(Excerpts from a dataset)
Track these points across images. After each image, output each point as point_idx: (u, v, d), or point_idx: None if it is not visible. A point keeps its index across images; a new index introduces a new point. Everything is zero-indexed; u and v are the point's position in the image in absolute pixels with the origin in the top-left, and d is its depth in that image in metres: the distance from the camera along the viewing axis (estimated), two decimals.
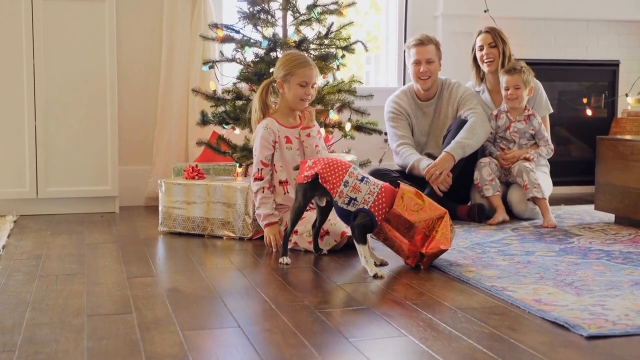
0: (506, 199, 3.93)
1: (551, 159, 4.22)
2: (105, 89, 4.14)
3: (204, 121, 3.90)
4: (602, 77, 5.35)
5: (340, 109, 3.95)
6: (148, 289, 2.51)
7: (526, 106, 4.00)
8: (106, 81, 4.14)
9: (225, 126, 3.89)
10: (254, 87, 3.82)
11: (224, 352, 1.92)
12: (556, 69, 5.22)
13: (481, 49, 4.12)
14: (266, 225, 3.20)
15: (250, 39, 3.84)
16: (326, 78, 3.96)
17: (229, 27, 3.89)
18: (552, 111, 4.20)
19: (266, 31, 3.84)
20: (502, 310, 2.26)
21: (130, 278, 2.66)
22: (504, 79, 3.95)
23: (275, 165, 3.25)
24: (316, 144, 3.28)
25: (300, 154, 3.28)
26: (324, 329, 2.08)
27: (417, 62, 4.03)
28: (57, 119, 4.09)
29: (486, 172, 3.88)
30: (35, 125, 4.05)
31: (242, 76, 3.82)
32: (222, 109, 3.86)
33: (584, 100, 5.34)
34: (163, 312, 2.22)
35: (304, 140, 3.27)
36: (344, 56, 3.90)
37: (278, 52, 3.80)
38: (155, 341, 1.96)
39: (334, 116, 3.92)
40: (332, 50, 3.87)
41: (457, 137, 3.84)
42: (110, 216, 4.11)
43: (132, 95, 4.48)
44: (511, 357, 1.85)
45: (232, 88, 3.87)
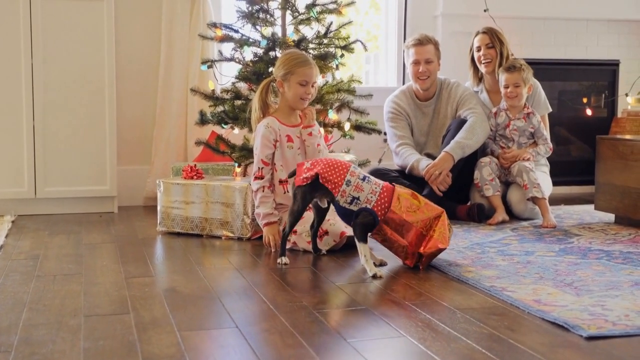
0: (506, 198, 3.92)
1: (551, 159, 4.21)
2: (104, 88, 4.13)
3: (203, 121, 3.89)
4: (602, 76, 5.34)
5: (339, 108, 3.94)
6: (146, 289, 2.49)
7: (525, 104, 3.99)
8: (105, 81, 4.13)
9: (224, 126, 3.88)
10: (253, 87, 3.81)
11: (221, 352, 1.91)
12: (556, 69, 5.21)
13: (478, 49, 4.11)
14: (265, 224, 3.19)
15: (249, 38, 3.83)
16: (325, 78, 3.95)
17: (228, 26, 3.88)
18: (551, 110, 4.19)
19: (265, 30, 3.83)
20: (501, 311, 2.25)
21: (128, 278, 2.65)
22: (503, 77, 3.94)
23: (275, 164, 3.24)
24: (318, 143, 3.28)
25: (302, 153, 3.27)
26: (322, 329, 2.07)
27: (416, 62, 4.02)
28: (56, 118, 4.08)
29: (486, 171, 3.87)
30: (34, 125, 4.04)
31: (241, 76, 3.81)
32: (221, 108, 3.84)
33: (584, 100, 5.33)
34: (160, 313, 2.21)
35: (305, 139, 3.26)
36: (343, 55, 3.89)
37: (277, 52, 3.79)
38: (152, 342, 1.95)
39: (333, 116, 3.91)
40: (331, 50, 3.85)
41: (457, 137, 3.83)
42: (108, 216, 4.09)
43: (130, 95, 4.46)
44: (510, 358, 1.84)
45: (230, 88, 3.86)
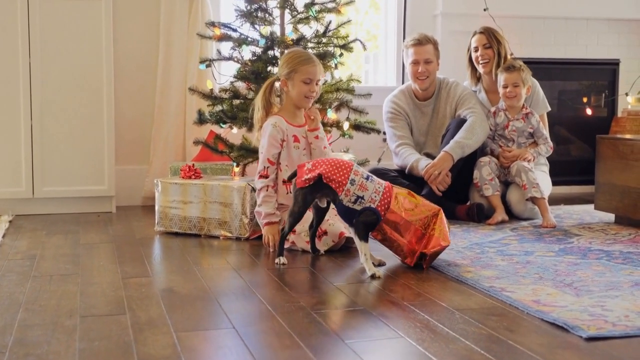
0: (505, 198, 3.90)
1: (551, 159, 4.19)
2: (102, 88, 4.11)
3: (201, 120, 3.87)
4: (602, 76, 5.32)
5: (338, 107, 3.92)
6: (143, 289, 2.48)
7: (524, 104, 3.97)
8: (103, 80, 4.11)
9: (222, 125, 3.87)
10: (251, 86, 3.79)
11: (218, 353, 1.89)
12: (556, 68, 5.19)
13: (476, 50, 4.09)
14: (266, 224, 3.17)
15: (248, 37, 3.81)
16: (324, 77, 3.93)
17: (226, 25, 3.86)
18: (550, 109, 4.17)
19: (264, 30, 3.82)
20: (500, 311, 2.23)
21: (125, 278, 2.63)
22: (502, 77, 3.92)
23: (280, 164, 3.23)
24: (324, 145, 3.29)
25: (307, 154, 3.26)
26: (320, 330, 2.05)
27: (415, 62, 4.01)
28: (54, 118, 4.06)
29: (486, 171, 3.86)
30: (31, 124, 4.02)
31: (239, 75, 3.79)
32: (219, 108, 3.83)
33: (584, 99, 5.31)
34: (157, 313, 2.19)
35: (312, 142, 3.26)
36: (342, 55, 3.88)
37: (276, 51, 3.77)
38: (148, 343, 1.93)
39: (332, 115, 3.90)
40: (330, 49, 3.84)
41: (456, 137, 3.81)
42: (106, 216, 4.08)
43: (129, 94, 4.45)
44: (509, 359, 1.82)
45: (229, 87, 3.84)
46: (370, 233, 2.80)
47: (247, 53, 3.81)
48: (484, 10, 4.76)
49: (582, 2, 5.13)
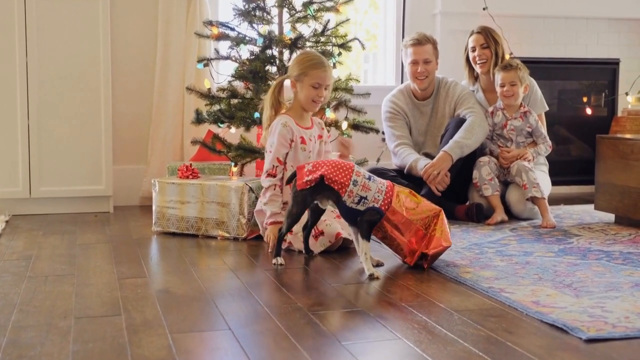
0: (505, 198, 3.88)
1: (551, 159, 4.17)
2: (99, 87, 4.09)
3: (199, 120, 3.85)
4: (602, 75, 5.30)
5: (336, 107, 3.90)
6: (138, 290, 2.46)
7: (522, 103, 3.95)
8: (100, 79, 4.08)
9: (220, 125, 3.84)
10: (250, 85, 3.77)
11: (213, 355, 1.87)
12: (556, 68, 5.17)
13: (473, 50, 4.07)
14: (271, 223, 3.13)
15: (246, 36, 3.79)
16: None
17: (224, 24, 3.83)
18: (548, 109, 4.15)
19: (262, 29, 3.79)
20: (499, 312, 2.21)
21: (121, 279, 2.61)
22: (499, 76, 3.90)
23: (286, 164, 3.20)
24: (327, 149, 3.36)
25: (313, 157, 3.24)
26: (317, 332, 2.03)
27: (414, 62, 3.99)
28: (51, 117, 4.04)
29: (485, 171, 3.84)
30: (29, 124, 4.00)
31: (237, 74, 3.77)
32: (217, 107, 3.81)
33: (584, 99, 5.29)
34: (152, 314, 2.17)
35: (320, 149, 3.30)
36: (340, 54, 3.85)
37: (274, 50, 3.75)
38: (142, 344, 1.91)
39: (331, 114, 3.87)
40: (328, 48, 3.82)
41: (456, 137, 3.79)
42: (104, 216, 4.06)
43: (126, 94, 4.42)
44: None
45: (227, 86, 3.82)
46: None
47: (245, 52, 3.78)
48: (484, 9, 4.74)
49: (582, 1, 5.10)
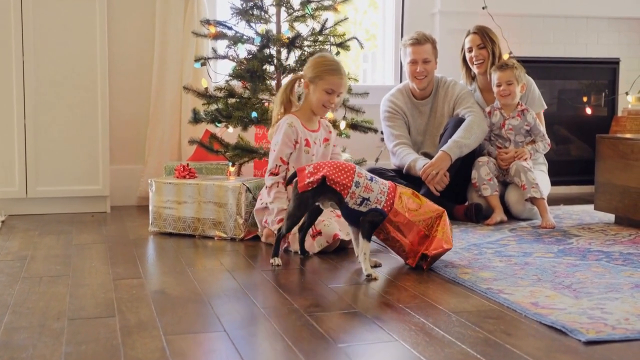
0: (504, 199, 3.86)
1: (550, 158, 4.15)
2: (96, 86, 4.06)
3: (196, 119, 3.82)
4: (602, 75, 5.27)
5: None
6: (133, 291, 2.43)
7: (519, 102, 3.92)
8: (97, 78, 4.06)
9: (218, 124, 3.82)
10: (247, 85, 3.75)
11: (208, 357, 1.85)
12: (555, 67, 5.15)
13: (470, 50, 4.04)
14: (280, 220, 3.09)
15: (243, 35, 3.76)
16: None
17: (221, 23, 3.81)
18: (546, 107, 4.12)
19: (259, 28, 3.77)
20: (497, 314, 2.19)
21: (116, 280, 2.58)
22: (495, 76, 3.88)
23: (289, 165, 3.18)
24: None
25: (315, 161, 3.20)
26: (313, 333, 2.00)
27: (413, 62, 3.96)
28: (47, 116, 4.02)
29: (484, 171, 3.81)
30: (25, 123, 3.98)
31: (235, 73, 3.75)
32: (215, 106, 3.78)
33: (584, 98, 5.26)
34: (147, 316, 2.15)
35: (324, 152, 3.27)
36: (338, 53, 3.83)
37: (271, 49, 3.73)
38: (136, 346, 1.88)
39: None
40: (326, 47, 3.79)
41: (454, 136, 3.77)
42: (101, 216, 4.03)
43: (124, 93, 4.40)
44: None
45: (224, 85, 3.80)
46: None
47: (242, 51, 3.76)
48: (483, 8, 4.71)
49: (582, 0, 5.08)
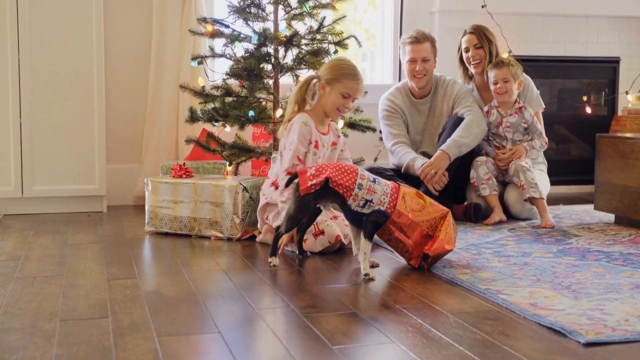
0: (503, 198, 3.83)
1: (550, 158, 4.12)
2: (93, 84, 4.03)
3: (193, 118, 3.79)
4: (602, 74, 5.24)
5: None
6: (127, 291, 2.40)
7: (517, 99, 3.89)
8: (93, 76, 4.03)
9: (215, 123, 3.79)
10: (244, 84, 3.72)
11: (200, 359, 1.82)
12: (555, 66, 5.11)
13: (467, 50, 4.01)
14: None
15: (240, 33, 3.73)
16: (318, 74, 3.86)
17: (218, 21, 3.78)
18: (544, 107, 4.09)
19: (257, 26, 3.74)
20: (495, 315, 2.16)
21: (110, 280, 2.55)
22: (492, 74, 3.85)
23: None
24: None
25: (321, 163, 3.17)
26: (308, 335, 1.97)
27: (412, 61, 3.93)
28: (43, 115, 3.99)
29: (482, 170, 3.78)
30: (21, 122, 3.95)
31: (232, 72, 3.72)
32: (212, 105, 3.75)
33: (584, 98, 5.23)
34: (140, 317, 2.12)
35: (330, 156, 3.22)
36: (336, 52, 3.80)
37: (269, 47, 3.70)
38: (128, 348, 1.85)
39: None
40: (324, 46, 3.76)
41: (453, 136, 3.74)
42: (97, 216, 4.00)
43: (120, 92, 4.37)
44: None
45: (221, 84, 3.77)
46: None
47: (239, 50, 3.73)
48: (482, 7, 4.68)
49: None
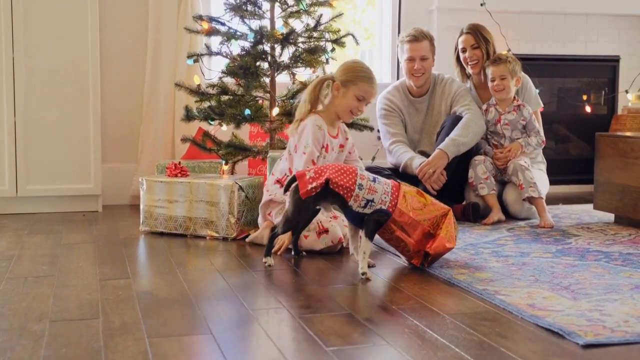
0: (502, 198, 3.80)
1: (549, 157, 4.08)
2: (88, 83, 3.99)
3: (188, 117, 3.76)
4: (601, 73, 5.20)
5: None
6: (119, 292, 2.37)
7: (515, 97, 3.86)
8: (89, 75, 3.99)
9: (211, 122, 3.76)
10: (240, 82, 3.68)
11: None
12: (555, 65, 5.08)
13: (464, 50, 3.96)
14: None
15: (237, 31, 3.70)
16: (316, 72, 3.83)
17: (214, 19, 3.75)
18: (543, 106, 4.05)
19: (253, 24, 3.70)
20: (493, 316, 2.12)
21: (102, 280, 2.52)
22: (489, 71, 3.81)
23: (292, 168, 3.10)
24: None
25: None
26: (302, 336, 1.94)
27: (410, 59, 3.89)
28: (38, 114, 3.95)
29: (481, 170, 3.75)
30: (15, 121, 3.91)
31: (228, 70, 3.68)
32: (208, 104, 3.72)
33: (584, 96, 5.20)
34: (131, 318, 2.08)
35: (337, 158, 3.17)
36: (333, 50, 3.77)
37: (265, 45, 3.67)
38: (118, 349, 1.82)
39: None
40: (321, 44, 3.73)
41: (451, 134, 3.71)
42: (92, 215, 3.97)
43: (116, 90, 4.33)
44: None
45: (217, 82, 3.74)
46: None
47: (235, 48, 3.70)
48: (481, 5, 4.65)
49: None
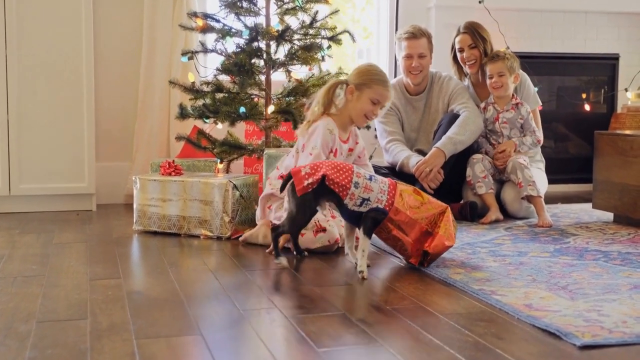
0: (500, 197, 3.76)
1: (548, 156, 4.04)
2: (82, 81, 3.96)
3: (183, 114, 3.72)
4: (601, 71, 5.17)
5: None
6: (109, 292, 2.33)
7: (514, 95, 3.82)
8: (82, 73, 3.95)
9: (206, 120, 3.72)
10: (235, 79, 3.64)
11: None
12: (554, 63, 5.04)
13: (461, 50, 3.92)
14: None
15: (232, 28, 3.66)
16: (312, 70, 3.79)
17: (209, 16, 3.71)
18: (541, 104, 4.02)
19: (248, 21, 3.67)
20: (489, 317, 2.08)
21: (92, 280, 2.48)
22: (487, 68, 3.77)
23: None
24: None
25: None
26: (294, 337, 1.90)
27: (408, 56, 3.86)
28: (31, 112, 3.91)
29: (479, 168, 3.71)
30: (8, 118, 3.87)
31: (223, 68, 3.65)
32: (202, 101, 3.68)
33: (583, 95, 5.16)
34: (120, 318, 2.04)
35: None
36: (330, 47, 3.73)
37: (260, 43, 3.63)
38: (105, 351, 1.78)
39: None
40: (317, 41, 3.69)
41: (449, 133, 3.67)
42: (86, 214, 3.93)
43: (110, 88, 4.29)
44: None
45: (212, 80, 3.70)
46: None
47: (230, 45, 3.66)
48: (479, 2, 4.62)
49: None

* _Prompt_
Only lines belong in the copy: transcribe those from the start of the data through the line that contains "44: (511, 357, 1.85)", and skip the pictures.

* _Response area_
Track these points across images. After each image, output each point as point_idx: (u, v, d), or point_idx: None if it is not visible. A point keeps its index across images; a new index introduces a new point. Everything is zero-indexed; u and v are the point's position in the image in absolute pixels with the origin in the top-left, and d is its depth in that image in metres: the distance from the camera along the viewing axis (estimated), two decimals.
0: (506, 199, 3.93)
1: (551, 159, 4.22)
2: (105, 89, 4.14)
3: (204, 121, 3.90)
4: (602, 77, 5.35)
5: (340, 109, 3.95)
6: (148, 289, 2.51)
7: (526, 106, 4.00)
8: (106, 81, 4.14)
9: (225, 126, 3.89)
10: (254, 87, 3.82)
11: (224, 352, 1.92)
12: (556, 69, 5.22)
13: (481, 49, 4.12)
14: (266, 225, 3.20)
15: (250, 39, 3.84)
16: (326, 78, 3.96)
17: (229, 27, 3.89)
18: (552, 111, 4.20)
19: (266, 31, 3.84)
20: (502, 310, 2.26)
21: (130, 278, 2.66)
22: (504, 79, 3.95)
23: (275, 165, 3.25)
24: (316, 144, 3.28)
25: (300, 154, 3.28)
26: (324, 329, 2.08)
27: (417, 62, 4.03)
28: (57, 119, 4.09)
29: (486, 172, 3.88)
30: (35, 125, 4.05)
31: (242, 76, 3.82)
32: (222, 109, 3.86)
33: (584, 100, 5.34)
34: (163, 312, 2.22)
35: (304, 140, 3.27)
36: (344, 56, 3.90)
37: (278, 52, 3.80)
38: (155, 341, 1.96)
39: (334, 116, 3.92)
40: (332, 50, 3.87)
41: (457, 137, 3.84)
42: (110, 216, 4.11)
43: (132, 95, 4.48)
44: (511, 357, 1.85)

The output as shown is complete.